= Beginning of Section =

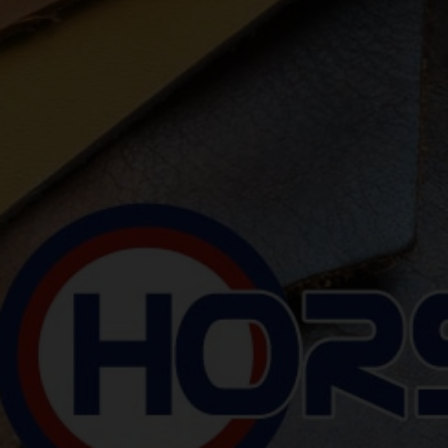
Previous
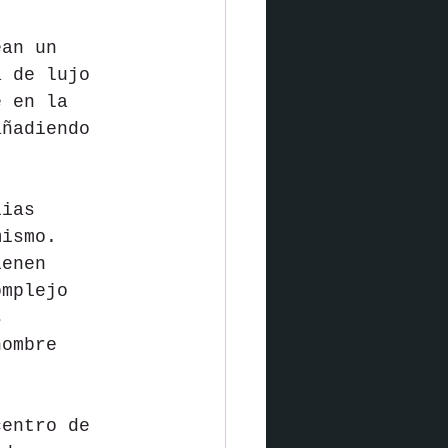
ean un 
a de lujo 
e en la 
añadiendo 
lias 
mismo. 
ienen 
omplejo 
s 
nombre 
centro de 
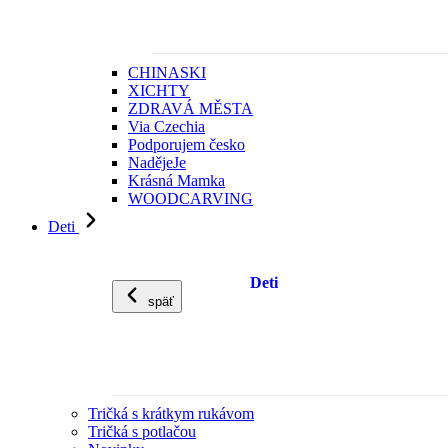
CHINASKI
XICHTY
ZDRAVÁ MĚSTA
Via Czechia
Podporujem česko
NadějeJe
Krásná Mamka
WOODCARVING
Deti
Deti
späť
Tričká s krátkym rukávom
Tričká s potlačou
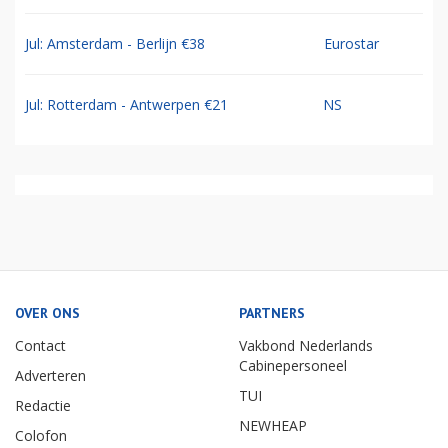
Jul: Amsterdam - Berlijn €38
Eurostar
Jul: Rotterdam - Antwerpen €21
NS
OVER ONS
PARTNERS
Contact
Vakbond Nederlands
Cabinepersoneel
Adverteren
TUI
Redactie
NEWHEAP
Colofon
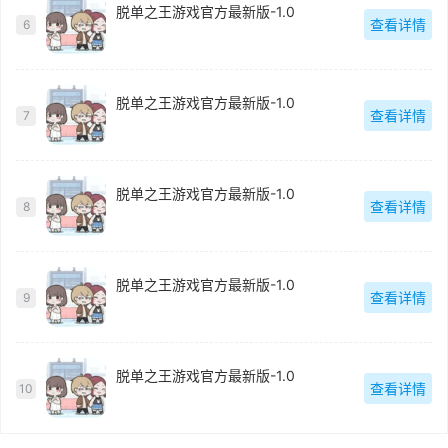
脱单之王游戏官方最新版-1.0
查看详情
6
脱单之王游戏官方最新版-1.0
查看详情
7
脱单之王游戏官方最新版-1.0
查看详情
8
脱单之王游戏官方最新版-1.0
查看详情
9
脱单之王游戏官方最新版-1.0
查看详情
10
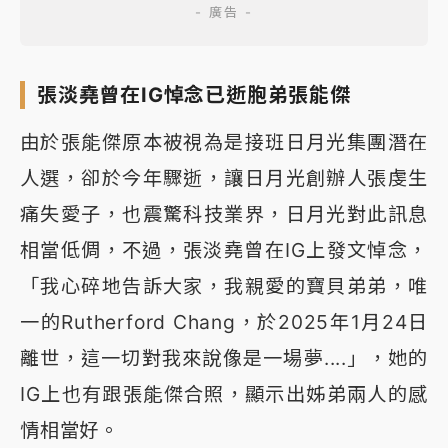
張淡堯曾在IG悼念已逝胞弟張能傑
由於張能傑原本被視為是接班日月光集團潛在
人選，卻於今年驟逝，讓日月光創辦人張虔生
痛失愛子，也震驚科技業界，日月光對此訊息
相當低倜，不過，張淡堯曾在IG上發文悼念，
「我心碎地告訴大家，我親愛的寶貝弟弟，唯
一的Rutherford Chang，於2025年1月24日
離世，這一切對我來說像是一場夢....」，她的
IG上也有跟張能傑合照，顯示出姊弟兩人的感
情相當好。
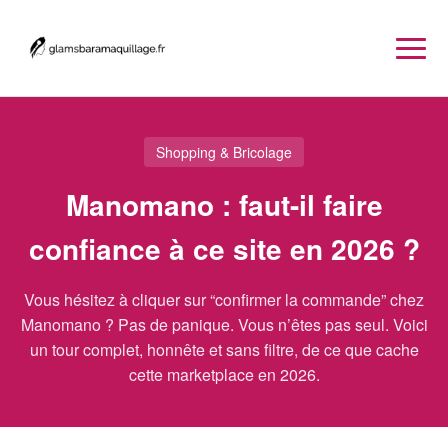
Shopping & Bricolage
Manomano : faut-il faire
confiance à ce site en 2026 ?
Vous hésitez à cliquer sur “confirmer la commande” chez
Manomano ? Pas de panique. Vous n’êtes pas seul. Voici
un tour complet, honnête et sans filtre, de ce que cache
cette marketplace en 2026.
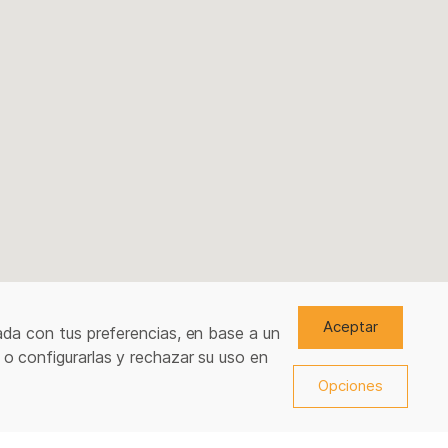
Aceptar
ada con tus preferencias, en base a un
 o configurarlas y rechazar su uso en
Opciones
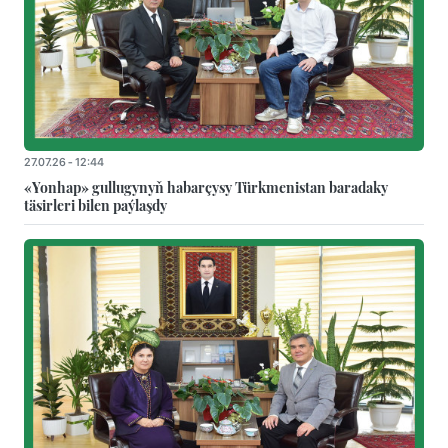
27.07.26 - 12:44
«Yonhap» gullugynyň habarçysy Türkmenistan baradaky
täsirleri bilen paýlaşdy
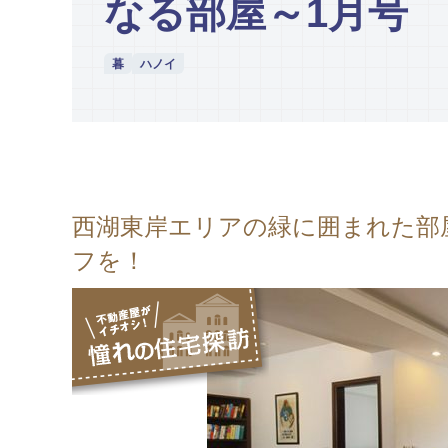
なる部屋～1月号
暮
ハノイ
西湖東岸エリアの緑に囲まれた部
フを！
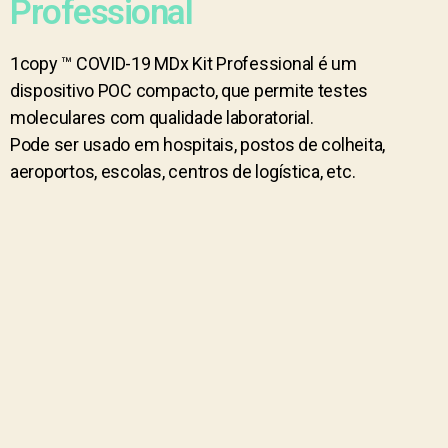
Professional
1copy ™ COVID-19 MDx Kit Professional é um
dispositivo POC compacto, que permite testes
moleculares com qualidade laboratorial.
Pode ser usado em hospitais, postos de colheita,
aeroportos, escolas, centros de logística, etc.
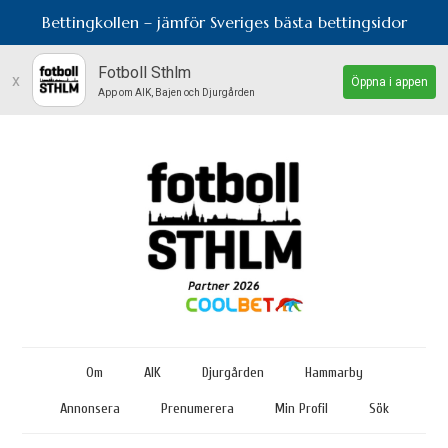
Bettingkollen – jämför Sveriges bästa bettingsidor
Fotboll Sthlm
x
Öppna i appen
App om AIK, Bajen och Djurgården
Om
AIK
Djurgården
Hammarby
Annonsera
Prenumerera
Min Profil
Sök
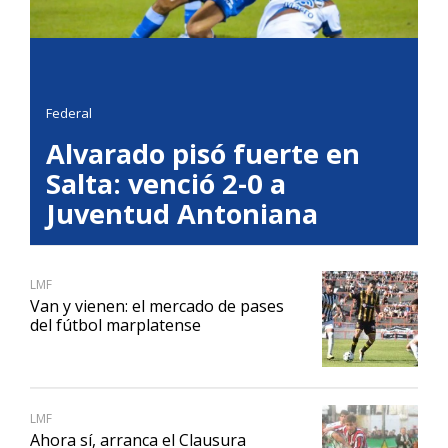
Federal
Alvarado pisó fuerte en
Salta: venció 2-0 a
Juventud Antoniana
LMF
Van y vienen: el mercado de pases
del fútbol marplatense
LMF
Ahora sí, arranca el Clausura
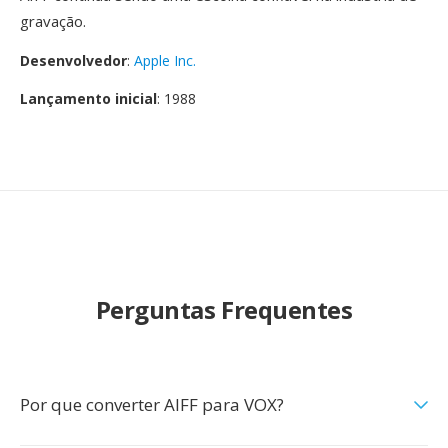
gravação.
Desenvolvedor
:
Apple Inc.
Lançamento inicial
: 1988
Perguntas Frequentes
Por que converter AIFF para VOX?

= End of Section =

Filter the records above for lines with "Djurgården".

FINAL ANSWER —
App om AIK, Bajen och Djurgården
Djurgården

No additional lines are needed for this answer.